Movable datasets

As of Recoll 1.24, it has become easy to build self-contained datasets including a Recoll configuration directory and index together with the indexed documents, and to move such a dataset around (for example copying it to an USB drive), without having to adjust the configuration for querying the index.

Note

This is a query-time feature only. The index must only be updated in its original location. If an update is necessary in a different location, the index must be reset.

The examples below will assume that you have a dataset under /home/me/mydata/, with the index configuration and data stored inside /home/me/mydata/recoll-confdir.

In order to be able to run queries after the dataset has been moved, you must ensure the following:

  • The main configuration file must define the orgidxconfdir variable to be the original location of the configuration directory (orgidxconfdir=/home/me/mydata/recoll-confdir must be set inside /home/me/mydata/recoll-confdir/recoll.conf in the example above).

  • The configuration directory must exist with the documents, somewhere under the directory which will be moved. E.g. if you are moving /home/me/mydata around, the configuration directory must exist somewhere below this point, for example /home/me/mydata/recoll-confdir, or /home/me/mydata/sub/recoll-confdir.

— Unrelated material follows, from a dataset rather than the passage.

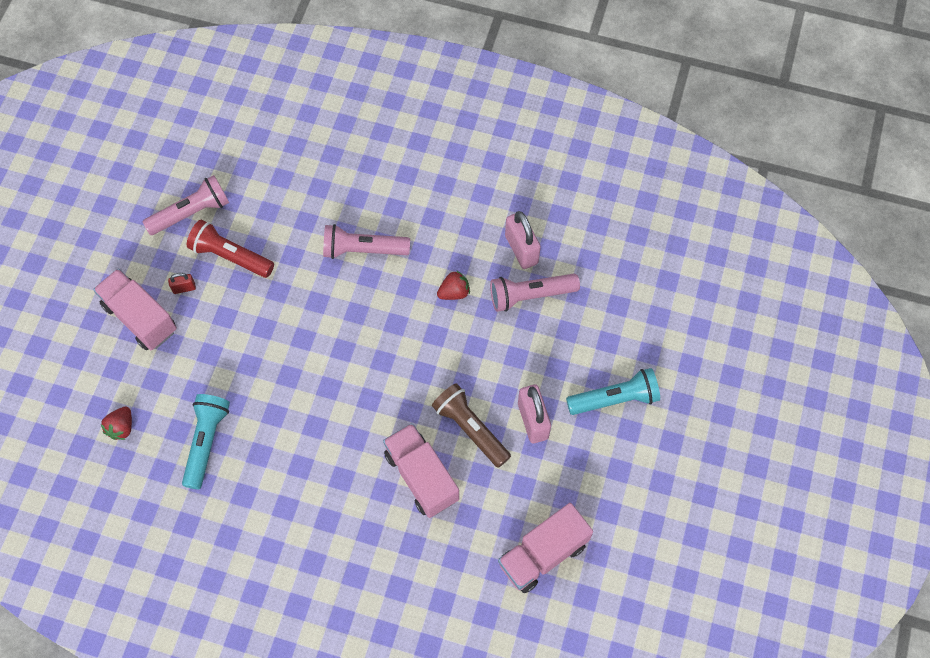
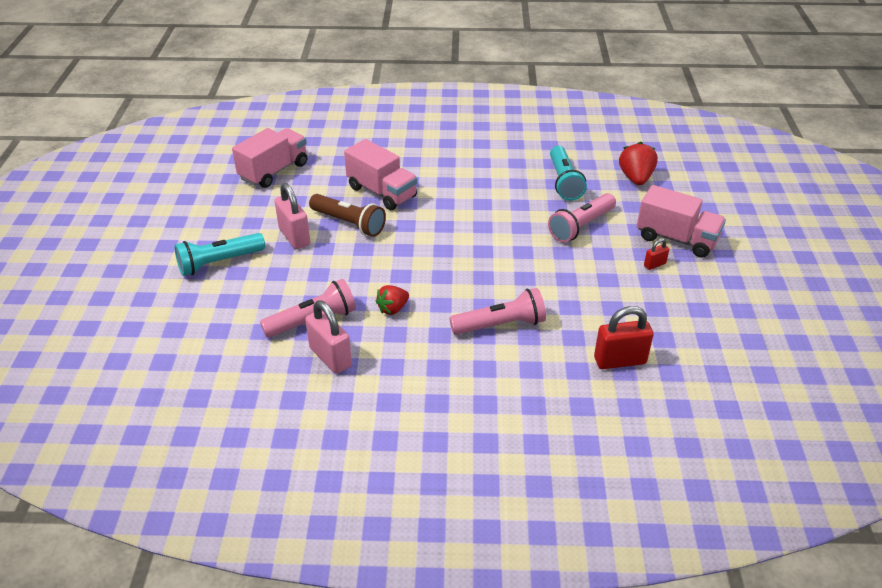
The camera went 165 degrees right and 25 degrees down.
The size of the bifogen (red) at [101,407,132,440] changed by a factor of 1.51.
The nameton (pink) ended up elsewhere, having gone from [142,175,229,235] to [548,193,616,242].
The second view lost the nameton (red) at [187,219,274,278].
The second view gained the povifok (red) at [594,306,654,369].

  • You should keep the default locations for the index elements (they are relative to the configuration directory by default). Only the paths referring to the documents themselves (e.g. topdirs values) should be absolute (in general, they are only used when indexing anyway).

Only the first point needs an explicit user action, the Recoll defaults are compatible with the second one, and the third is natural.

If, after the move, the configuration directory needs to be copied out of the dataset (for example because the thumb drive is too slow), you can set the curidxconfdir, variable inside the copied configuration to define the location of the moved one. For example if /home/me/mydata is now mounted onto /media/me/somelabel, but the configuration directory and index has been copied to /tmp/tempconfig, you would set curidxconfdir to /media/me/somelabel/recoll-confdir inside /tmp/tempconfig/recoll.conf. orgidxconfdir would still be /home/me/mydata/recoll-confdir in the original and the copy.

If you are regularly copying the configuration out of the dataset, it will be useful to write a script to automate the procedure. This can't really be done inside Recoll because there are probably many possible variants. One example would be to copy the configuration to make it writable, but keep the index data on the medium because it is too big - in this case, the script would also need to set dbdir in the copied configuration.

The same set of modifications (Recoll 1.24) has also made it possible to run queries from a readonly configuration directory (with slightly reduced function of course, such as not recording the query history).